Воловый пузырь в узеньком оконце света пропускал мало, хотя чувствовалось, что за стенами вовсю лютует прежняя августовская теплынь.
— Да у нас в избе, — всплеснула руками Василиса. — Уж, почитай, вторая седмица пошла, как ты у нас обретаисся. Оно ведь чуток еще — и нож в самое сердце угодил бы. Это тебя свезло, царь-батюшка, что у тебя на груди рубль заветный сохранился. Он-то и спас. Для нищих, поди, приберег али для погорельцев? — осведомилась она, не дожидаясь ответа — и так ясно, — продолжила дальше: — Вот господь тебя и одарил за твою доброту. Нож-то прямо в него уткнулся да соскользнул по серебру твоему и вверх ушел. Мать так и сказывала, как узрела рану — чуток пониже, и все. Знал тать, куда резать.
«Вторая седмица, — чуть не ахнул Третьяк. — Это ж что палатах-то у меня творится. Ищут же? Неужто сообщить да перевезти нельзя было? И как назло, Анастасия хворает. Ей-то без меня теперь каково?» И попытался встать, но от резкого движения боль, слабо ноющая в груди, вдруг как-то сразу всколыхнулась, отозвавшись дико и резко. Ни дать ни взять, словно братец в него второй раз нож вогнал.
— Да ты что творишь, государь?! — испуганно всплеснула руками Василиса. — Нешто можно вот так, сразу? По чуть-чуть надобно, исподволь, без спешки. А коли на двор занадобилось, так ты скажи токмо. Тут далече идти не надобно — Тиша ушат приспособил.
— А где ж он сам? — спросил он устало, продолжая морщиться от постепенно утихающей боли, которая продолжала оставаться рядом, но теперь тоже уселась вместе с царем, примостилась поудобнее, стараясь по мере возможности особо не беспокоить.
— Придет. Вот к вечеру и заявится, — засуетилась Василиса.
— А… в городе-то что про меня… про царя… сказывают? — спросил Третьяк.
— Да ничего не сказывают.
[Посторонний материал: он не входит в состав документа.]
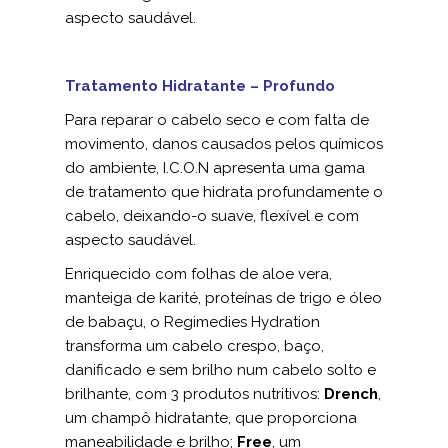
aspecto saudável.
Tratamento Hidratante – Profundo
Para reparar o cabelo seco e com falta de
movimento, danos causados pelos químicos
do ambiente, I.C.O.N apresenta uma gama
de tratamento que hidrata profundamente o
cabelo, deixando-o suave, flexível e com
aspecto saudável.
Enriquecido com folhas de aloe vera,
manteiga de karité, proteínas de trigo e óleo
de babaçu, o Regimedies Hydration
transforma um cabelo crespo, baço,
danificado e sem brilho num cabelo solto e
brilhante, com 3 produtos nutritivos:
Drench
,
um champô hidratante, que proporciona
maneabilidade e brilho;
Free
, um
Дескать, в печали государь пребывает, — пуще прежнего принялась возиться девушка, суетливо переставляя какие-то горшочки близ его изголовья.
— В какой печали? — насторожился Третьяк.
— Да откуда мне ведомо?! — чуть не плача, выкрикнула Василиса. — Вот брат вернется — он все и обскажет, — и почти сердито заявила: — Мне воды натаскать надобно, да корове сенца дать. — И живо скрылась за куском холста, заменяющим дверцу в его крохотной келье.
Так ему и не удалось ничего узнать. С еще большим нетерпением он принялся дожидаться прихода Тихона, но при одном взгляде на лицо вошедшего стрельца Третьяк понял, что никаких утешительных вестей тот не принес. Скорее уж наоборот. И чуть погодя с горечью убедился, что так оно и есть.
Выкладывая новости, Тихон морщился, рассказывал с явной неохотой, но излагал все честно, как оно и было, не уклоняясь от вопросов, а в конце сознался:
— Я ведь опосля того, когда тебя сюда привез, сызнова в город подался. Моя смена-то до утра. Покамест стоял там — все дивовался. Чудно выходит — один государь в палатах своих опочивать улегся, а другой — в моем дому. Ажно взопрел от раздумий. И ведь не отличишь вас. А хто есть хто — поди, домысли. Вернулся когда, первым делом к тебе в горенку и сызнова глядеть. Ну ни в чем отличия нет, окромя щеки правой, кою тебе головня тлеющая прижгла на пожарище. Ты уж прости, царь-батюшка, щека твоя как раз в сумненье меня и ввела. Это ж какая крамола выходит, ежели там и впрямь истинный, а я тут невесть кого приютил. А как ему истинным не быть, коли никто его за ворот не хватает и во лжи не уличает. Мать с сестрой, правда, уверяли что ты — истинный, да я им не поверил.